Leg
telangiectasias and reticular veins are a common complaint affecting more than 80% of the population to some extent. To date, the gold standard remains
sclerotherapy for most patients. However, there may be some specific situations, where
sclerotherapy is contraindicated such as needle
phobia,
allergy to certain
sclerosing agents, and the presence of vessels smaller than the diameter of a 30-gauge needle (including telangiectatic matting). In these cases, transcutaneous
laser therapy is a valuable alternative. Currently, different
laser modalities have been proposed for the management of leg veins. The aim of this article is to present an overview of the basic principles of transcutaneous
laser therapy of leg veins and to review the existing literature on this subject, including the most recent developments. The 532-nm
potassium titanyl phosphate (
KTP) laser, the 585-600-nm
pulsed dye laser, the 755-nm
alexandrite laser, various 800-983-nm
diode lasers, and the 1,064-nm
neodymium yttrium-aluminum-garnet (
Nd:YAG) laser and various intense pulsed light sources have been investigated for this indication. The KTP and
pulsed dye laser are an effective treatment option for small vessels (<1 mm). The side effect profile is usually favorable to that of longer wavelength modalities. For larger veins, the use of a longer wavelength is required. According to the scarce evidence available, the
Nd:YAG laser produces better clinical results than the
alexandrite and
diode laser. Penetration depth is high, whereas absorption by
melanin is low, making the
Nd:YAG laser suitable for the treatment of larger and deeply located veins and for the treatment of patients with dark skin types. Clinical outcome of
Nd:YAG laser therapy approximates that of
sclerotherapy, although the latter is associated with less
pain.
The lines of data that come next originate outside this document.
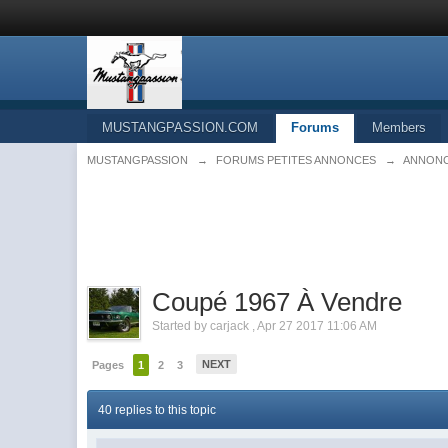
MUSTANGPASSION.COM
Forums
Members
MUSTANGPASSION
→
FORUMS PETITES ANNONCES
→
ANNONCE
Coupé 1967 À Vendre
Started by
carjack
,
Apr 27 2017 11:06 AM
NEXT
Pages
1
2
3
40 replies to this topic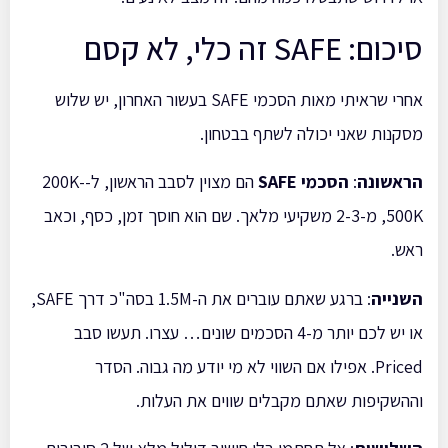
סיכום: SAFE זה כלי, לא קסם
אחרי שראיתי מאות הסכמי SAFE בעשור האחרון, יש שלוש
מסקנות שאני יכולה לשתף בבטחון.
הראשונה
:
הסכמי SAFE
הם מצוין לסבב הראשון, ל-200K-
500K, מ-2-3 משקיעי מלאך. שם הוא חוסך זמן, כסף, וכאב
ראש.
השנייה
: ברגע שאתם עוברים את ה-1.5M בסה"כ דרך SAFE,
או יש לכם יותר מ-4 הסכמים שונים… עצרו. תעשו סבב
Priced. אפילו אם השווי לא מי יודע מה גבוה. הסדר
וההשקיפות שאתם מקבלים שווים את העלות.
New developments include (1) the use of a nonuniform pulse sequence or a dual-wavelength modality, inducing
methemoglobin formation and enhancing the optical absorption properties of the target structure, (2) pulse stacking and multiple pass
laser treatment, (3) combination of
laser therapy with
sclerotherapy or radiofrequency, and (4) indocyanin green enhanced
laser therapy. Future studies will have to confirm the role of these developments in the treatment of leg veins. The literature still lacks double-blind controlled clinical trials comparing the different
laser modalities with each other and with
sclerotherapy. Such trials should be the focus of future research.